Outros indícios de irregularidades apontados foram: especificação do objeto do contrato de forma incompleta, evidenciando-se, assim, a falta de cuidado e planejamento; e atuação da empresa contratada em ramo de atividade incompatível com a totalidade do objeto do contrato.

Sobre o último ponto, a representação narra que grande parte dos 75% do valor do contrato, ou seja, R$ 2.115.189,50, se refere a serviços na área de informática, com disponibilização de plataforma digital e desenvolvimento de software, área em que a Futura não possui “expertise”, tendo em vista que previa que a plataforma digital seria desenvolvida por equipe técnica especializada a ser contratada pela empresa.

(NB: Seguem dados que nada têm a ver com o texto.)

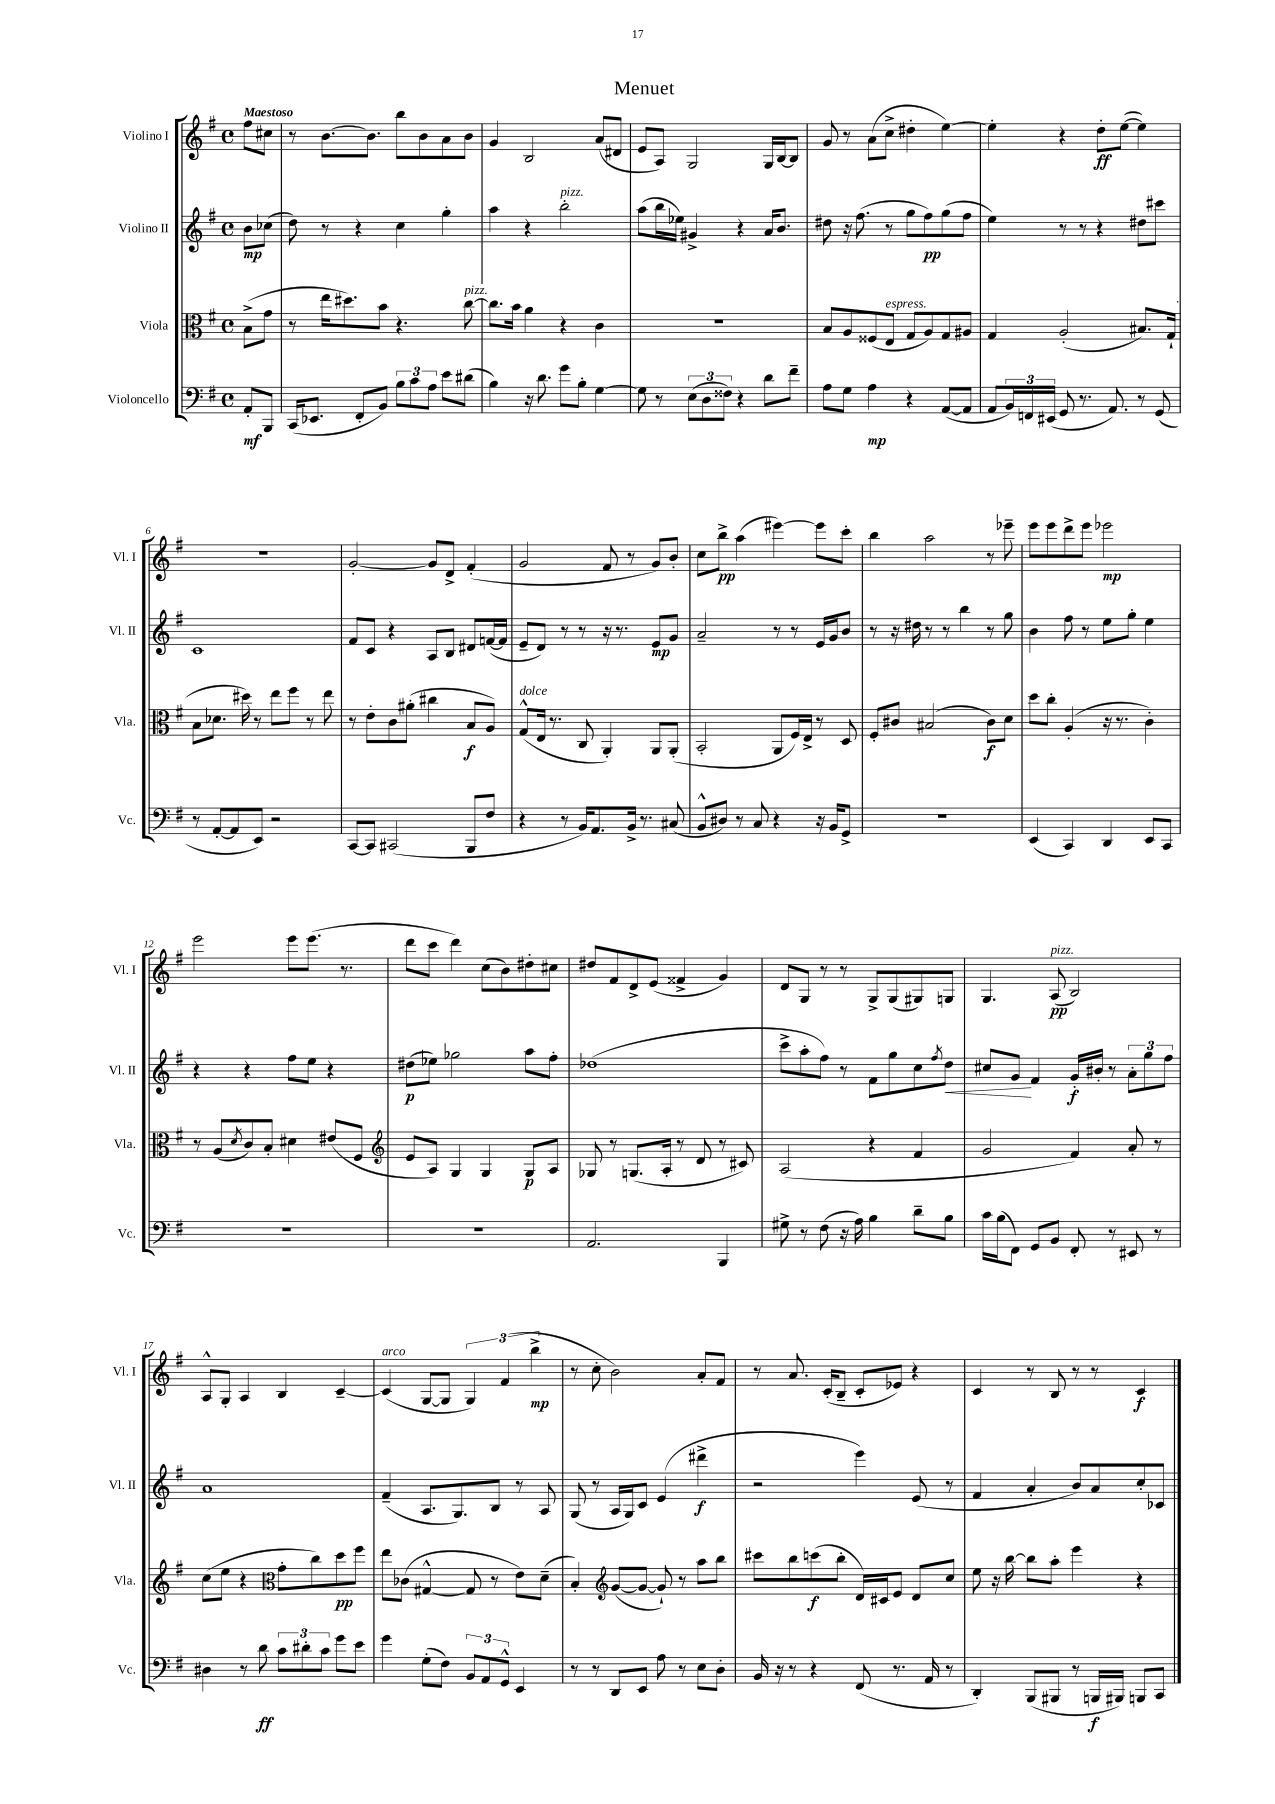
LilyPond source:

\header { title = "Menuet" }
<<
\new StaffGroup <<
\new Staff = "s0" \with { instrumentName = "Violino I" shortInstrumentName = "Vl. I" } {
    \clef treble \key g \major \defaultTimeSignature \time 4/4 \partial 4 \tempo "Maestoso"
    fis''8 cis''8 |
    r8 b'8.~ b'8. b''8 b'8 a'8 b'8 |
    g'4 b2 a'8( dis'8 |
    e'8 a8) g2 g16 b16~ b8 |
    g'8 r8 a'8( c''8-> dis''4-. e''4~) |
    e''4-. r4 d''8-.\ff e''8~( e''4) |
    R1 |
    g'2~-. g'8 d'8-> fis'4-.( |
    g'2 fis'8 r8 g'8) b'8-. |
    c''8 b''8->\pp a''4( eis'''4~) eis'''8 c'''8-. |
    b''4 a''2 r8 ees'''8-- |
    e'''8 e'''8 d'''8-> e'''8 ees'''2\mp |
    e'''2 e'''8 e'''8.( r8. |
    d'''8 c'''8 d'''4) c''8( b'8) dis''8-. cis''8 |
    dis''8 fis'8 d'8-> e'8( fisis'4-> g'4) |
    d'8 g8 r8 r8 g8-> g8( gis8) g8 |
    g4. a8\pp^\markup { \italic "pizz." }( b2) |
    a8-^ g8-. a4 b4 c'4~-- |
    c'4^\markup { \italic "arco" }( g8~ g8 \tuplet 3/2 { g4) fis'4( b''4->\mp } |
    r8 c''8-. b'2) a'8-. fis'8 |
    r8 a'8. c'16-.( b8-- c'8-. ees'8) r4 |
    c'4 r8 b8 r8 r8 c'4\f \bar "|." |
}
\new Staff = "s1" \with { instrumentName = "Violino II" shortInstrumentName = "Vl. II" } {
    \clef treble \key g \major \defaultTimeSignature \time 4/4 \partial 4
    b'8\mp ces''8( |
    d''8) r8 r4 c''4 g''4-. |
    a''4 r4 b''2-.^\markup { \italic "pizz." } |
    a''8( b''16 ees''16) gis'4-> r4 a'16 b'8. |
    dis''8 r16 fis''8.( r8 g''8 fis''8\pp) g''8( fis''8 |
    e''4) r8 r8 r4 dis''8 cis'''8 |
    c'1 |
    fis'8 c'8 r4 a8 b8 dis'8 f'16~( f'16 |
    e'8-- d'8) r8 r8 r16 r8. e'8\mp g'8 |
    a'2-- r8 r8 e'16 g'16 b'8 |
    r8 r16 dis''16 r8 r8 b''4 r8 g''8 |
    b'4 fis''8 r8 e''8 g''8-. e''4 |
    r4 r4 fis''8 e''8 r4 |
    dis''8\p( ees''8) ges''2 a''8 fis''8-. |
    des''1( |
    c'''8-> a''8-. fis''8) r8 fis'8 g''8 c''8 \acciaccatura { fis''8 } d''8\< |
    cis''8 g'8\! fis'4 g'16-.\f bis'16-. r8 \tuplet 3/2 { a'8-. g''8 fis''8 } |
    a'1 |
    fis'4--( a8. g8.) b8 r8 a8 |
    g8( r8 a16 g16) c'8 e'4( dis'''4->\f |
    r2 e'''4) e'8( r8 |
    fis'4 a'4-. b'8) a'8 c''8-. ces'8 \bar "|." |
}
\new Staff = "s2" \with { instrumentName = "Viola" shortInstrumentName = "Vla." } {
    \clef alto \key g \major \defaultTimeSignature \time 4/4 \partial 4
    b8->( g'8 |
    r8 e''16 dis''8.) b'8 r4. c''8~^\markup { \italic "pizz." } |
    c''8. b'16 a'4 r4 c'4 |
    r1 |
    b8 a8 fisis8( e8^\markup { \italic "espress." } g8 a8) g8 ais8 |
    g4 a2-.( bis8.) g16-!( |
    b8 des'8. dis''16) r8 e''8 fis''8 r8 e''8 |
    r8 e'8-. c'8 ais'8-.( cis''4 b8\f a8) |
    g8-^^\markup { \italic "dolce" }( e16 r8. c8 a,4-.) a,8 a,8-.( |
    b,2-. a,8 fis16) e16-> r8 d8 |
    fis8-. cis'8 bis2( cis'8\f) d'8 |
    d''8 c''8-. a4-.( r16 r8. c'4-.) |
    r8 a8( \acciaccatura { d'8 } c'8) b8-. dis'4 eis'8( fis8 |
    \clef treble e'8 a8) g4 g4 g8\p a8 |
    ges8 r8 g8.( a16-. r8 d'8 r8 cis'8) |
    a2( r4 fis'4 |
    g'2 fis'4) a'8-. r8 |
    c''8( e''8 r4 \clef alto g'8-. c''8) d''8\pp fis''8 |
    e''8 ces'8( gis4~-^ gis8 r8 e'8) d'8--( |
    b4-.) \clef treble g'8~( g'8~ g'8-!) r8 a''8 b''8 |
    cis'''8 b''8 c'''8\f( b''8-. d'16) cis'16 e'8 d'8 c''8 |
    e''8 r16 b''16~ b''8 a''8-. e'''4 r4 \bar "|." |
}
\new Staff = "s3" \with { instrumentName = "Violoncello" shortInstrumentName = "Vc." } {
    \clef bass \key g \major \defaultTimeSignature \time 4/4 \partial 4
    a,8-.\mf b,,8 |
    c,16( ees,8. fis,8-. b,8) \tuplet 3/2 { b8 c'8 a8 } e'8 dis'8( |
    b4) r16 d'8. g'8 b8-. g4~ |
    g8 r8 \tuplet 3/2 { e8( d8 fisis8) } r4 d'8 fis'8-- |
    a8 g8 a4\mp r4 a,8~( a,8 |
    a,8 \tuplet 3/2 { b,16) f,16 eis,16( } g,8 r8. a,8.) r8 g,8( |
    r8 a,8~-. a,8 e,8) r2 |
    c,8~ c,8 cis,2( b,,8 fis8 |
    r4 r8 b,16) a,8. b,16-> r8. cis8( |
    b,8-^ dis8) r8 c8 r4 r16 b,16 g,8-> |
    R1 |
    e,4( c,4) d,4 e,8 c,8 |
    R1 |
    R1 |
    a,2. b,,4 |
    gis8-> r8 fis8( r16 a16) b4 d'8-- b8 |
    c'16 b16( fis,8) g,8 b,8 fis,8-. r8 eis,8 r8 |
    dis4 r8 d'8\ff \tuplet 3/2 { c'8 dis'8-. c'8 } g'8 e'8 |
    g'4 g8-.( fis8) \tuplet 3/2 { b,8 a,8 g,8-^ } e,4 |
    r8 r8 d,8 e,8 a8 r8 e8 d8-. |
    b,16 r16 r8 r4 fis,8( r8. a,16 r8 |
    d,4-.) b,,8( bis,,8 r8 b,,16\f bis,,16) b,,8 c,8 \bar "|." |
}
>>
>>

Além disso, a legislação prevê que compete ao Instituto de Tecnologia da Informação e Comunicação do Espírito Santo (Prodest) a análise técnica e de viabilidade de contratação de serviços de informática de qualquer natureza. Contudo, o processo não passou pelo crivo do Instituto.

O MPC ressalta, ainda, que não é possível identificar qualquer intervenção do antropólogo DaMatta como coordenador-geral do projeto, inexistindo comprovação de orientação, supervisão ou planejamento dos trabalhos realizados pela empresa Futura. Acrescenta-se a isso o fato de o Detran-ES ter feito o pagamento da totalidade do serviço de conclusão da plataforma digital, no valor de R$ 1.138.948,00, sem que haja comprovação de que o protótipo da plataforma digital tenha sido concluído.

Pedidos
Além da suspensão dos pagamentos do Detran à empresa contratada, por meio da concessão de medida cautelar pelo TCE-ES, o MPC pede a notificação dos representados e que, ao final do processo, seja aplicada a pena de multa e inabilitação de cargo em comissão ou função de confiança aos agentes públicos responsáveis, bem como seja a empresa Futura Consultoria e Pesquisa Ltda. declarada inidônea para participar de licitação ou contratar com o Poder Público estadual e municipal.

A representação tramita no Tribunal de Contas sob o número TC 5489/2015 e tem como relator o conselheiro Sérgio Manoel Nader Borges.